Horse and hype power


I’M the envy of 4000 Aus­tralians right now, be­hind the wheel of the Ford money can’t buy.

That’s how many peo­ple are in the queue for the new Mus­tang, a car made fa­mous by dozens of movies, in­clud­ing Gone In 60 Sec­onds.

It’s the first time in the Mus­tang’s 50-year his­tory Ford has built its iconic pony car in right-hand-drive on a US pro­duc­tion line.

Ear­lier mod­els im­ported in the 1960s and early 2000s were con­verted lo­cally.

We’ll spare you the tech­ni­cal dif­fer­ences but it’s like when you take a brand new elec­tri­cal prod­uct out of its pack­ag­ing and try to repack it, it’s not the same as a fac­tory-boxed item.

Why is it such a big deal — and why is it so sur­pris­ing — that Ford made the Mus­tang for smaller for­eign mar­kets?

It costs al­most as much to de­sign, de­velop and en­gi­neer a right-hand-drive variant as it does the orig­i­nal left-hand-drive car. Yet only about 5 per cent of the Mus­tangs made will be right-hand-drive, de­spite the strong de­mand Down Un­der.

Ford is no doubt re­lieved that its gam­ble to make a right­hand-drive model ap­pears to have al­ready paid off, how­ever. The car gi­ant fig­ured it would sell only 1000 Mus­tangs in its first year here but it has taken four times that many de­posits.

Walk into a show­room to­day and place an or­der for a new Mus­tang and yours will be de­liv­ered be­fore Christ­mas — if you’re lucky.

This is the sort of in­ter­est that brought chief en­gi­neer Carl Wid­mann all the way from Detroit for the lo­cal me­dia launch of the new Mus­tang.

He wants to un­der­stand why we love the car so much and why so many Aussies bought one be­fore they even “saw it, sat in it or test drove it”.

He also wants to re­duce the wait­ing time — but he’s not mak­ing any prom­ises just yet.

The Mus­tang fac­tory in Michi­gan is al­ready work­ing flat out, 22 hours a day, six days a week, to meet global de­mand.

Aus­tralia-bound cars get sent to the port in Bal­ti­more to start their three-month jour­ney via the Panama Canal.

Some su­per-keen cus­tomers have found apps that en­able them to track the progress of their Mus­tang, once they find out what ship it’s on. Ford’s not ac­cus­tomed to such at­ten­tion.
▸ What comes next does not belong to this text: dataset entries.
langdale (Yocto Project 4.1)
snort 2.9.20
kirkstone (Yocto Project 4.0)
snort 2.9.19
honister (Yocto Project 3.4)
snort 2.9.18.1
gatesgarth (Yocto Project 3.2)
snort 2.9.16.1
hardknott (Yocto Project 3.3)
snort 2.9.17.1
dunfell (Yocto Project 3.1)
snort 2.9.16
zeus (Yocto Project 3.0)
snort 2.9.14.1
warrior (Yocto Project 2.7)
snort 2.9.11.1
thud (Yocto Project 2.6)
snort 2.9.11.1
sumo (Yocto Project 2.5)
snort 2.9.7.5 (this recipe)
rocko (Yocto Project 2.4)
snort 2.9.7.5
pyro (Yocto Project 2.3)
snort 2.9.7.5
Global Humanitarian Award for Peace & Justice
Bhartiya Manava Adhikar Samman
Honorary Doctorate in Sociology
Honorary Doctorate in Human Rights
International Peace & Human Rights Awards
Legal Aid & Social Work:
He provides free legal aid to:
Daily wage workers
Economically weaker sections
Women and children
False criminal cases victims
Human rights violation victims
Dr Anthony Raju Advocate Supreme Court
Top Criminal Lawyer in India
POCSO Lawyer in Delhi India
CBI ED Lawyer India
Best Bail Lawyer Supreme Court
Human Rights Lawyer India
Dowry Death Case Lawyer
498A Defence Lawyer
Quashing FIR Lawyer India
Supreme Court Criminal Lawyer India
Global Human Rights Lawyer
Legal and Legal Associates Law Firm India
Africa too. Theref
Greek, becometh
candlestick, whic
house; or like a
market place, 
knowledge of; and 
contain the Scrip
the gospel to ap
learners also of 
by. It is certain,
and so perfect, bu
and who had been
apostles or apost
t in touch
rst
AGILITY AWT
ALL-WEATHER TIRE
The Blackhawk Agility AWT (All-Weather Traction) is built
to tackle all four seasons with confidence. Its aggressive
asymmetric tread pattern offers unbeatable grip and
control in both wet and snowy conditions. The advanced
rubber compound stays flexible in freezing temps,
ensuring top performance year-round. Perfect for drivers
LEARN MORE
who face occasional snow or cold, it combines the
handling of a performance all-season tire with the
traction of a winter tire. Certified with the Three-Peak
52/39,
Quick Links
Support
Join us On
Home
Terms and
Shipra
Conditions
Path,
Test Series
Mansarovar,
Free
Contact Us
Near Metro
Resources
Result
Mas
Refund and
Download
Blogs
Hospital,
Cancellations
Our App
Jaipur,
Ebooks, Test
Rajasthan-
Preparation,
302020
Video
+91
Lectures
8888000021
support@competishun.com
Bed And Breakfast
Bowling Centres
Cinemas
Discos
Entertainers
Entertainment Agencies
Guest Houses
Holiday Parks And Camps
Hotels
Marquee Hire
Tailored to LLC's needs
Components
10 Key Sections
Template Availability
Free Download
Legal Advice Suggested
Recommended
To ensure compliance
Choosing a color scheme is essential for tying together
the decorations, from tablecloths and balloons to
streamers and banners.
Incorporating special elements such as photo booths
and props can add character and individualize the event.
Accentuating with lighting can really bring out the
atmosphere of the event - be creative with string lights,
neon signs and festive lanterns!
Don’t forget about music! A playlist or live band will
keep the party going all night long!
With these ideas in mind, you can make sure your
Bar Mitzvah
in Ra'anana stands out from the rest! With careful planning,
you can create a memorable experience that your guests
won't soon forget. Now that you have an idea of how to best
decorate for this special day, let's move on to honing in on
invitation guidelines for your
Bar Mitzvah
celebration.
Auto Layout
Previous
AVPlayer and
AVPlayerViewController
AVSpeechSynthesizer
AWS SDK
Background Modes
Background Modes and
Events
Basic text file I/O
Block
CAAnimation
“The in­ter­est in this mar­ket has re­ally sur­prised us … and we need to un­der­stand it bet­ter,” Wid­mann says.

As well as the un­ex­pected de­mand, a cause for the 12month de­lay is that there are more than 100 unique parts, big and small, for the right-hook mod­els.

When it came to fore­cast­ing how many cars it would build — at least a year in ad­vance of go­ing on sale, in the ramp-up to pro­duc­tion — Ford played it safe and or­dered a lim­ited quan­tity of those unique parts.

That means it can’t pump more right-hand-drive cars out of the fac­tory. Not yet.

Mean­while, I have the keys to a new Mus­tang V8 to see what the fuss is all about. I nearly crash it — not be­cause of over-ex­u­ber­ance on my part but be­cause this car turns more heads than a Fer­rari and other gawk­ing driv­ers, un­wit­tingly, nearly veer into me.

The first sur­prise to me is that the “sport” sus­pen­sion isn’t nearly as un­com­fort­able as it was on the orig­i­nal Mus­tang V8 tested in the US more than a year ago. With the promised re­worked sus­pen­sion, the Mus­tang feels taut but not bone-jar­ring on Syd­ney’s crum­bling roads — it’s the most com­fort­able “sport” sus­pen­sion I’ve driven on.

Free of the city and sub­ur­ban out­skirts, the Mus­tang just gets bet­ter. The su­per-sticky and su­per-wide Pirelli tyres (as found on Fer­rari, Porsche, Mercedes AMG and other per­form­ers) have an as­tound­ing level of grip.

The sharp and ac­cu­rate steer­ing feels more like a Mazda MX-5, not some mus­cle-car beast.

The V8 revs freely and sounds spec­tac­u­lar. To be frank, if not picky, I’d love a bit more grunt at lower revs.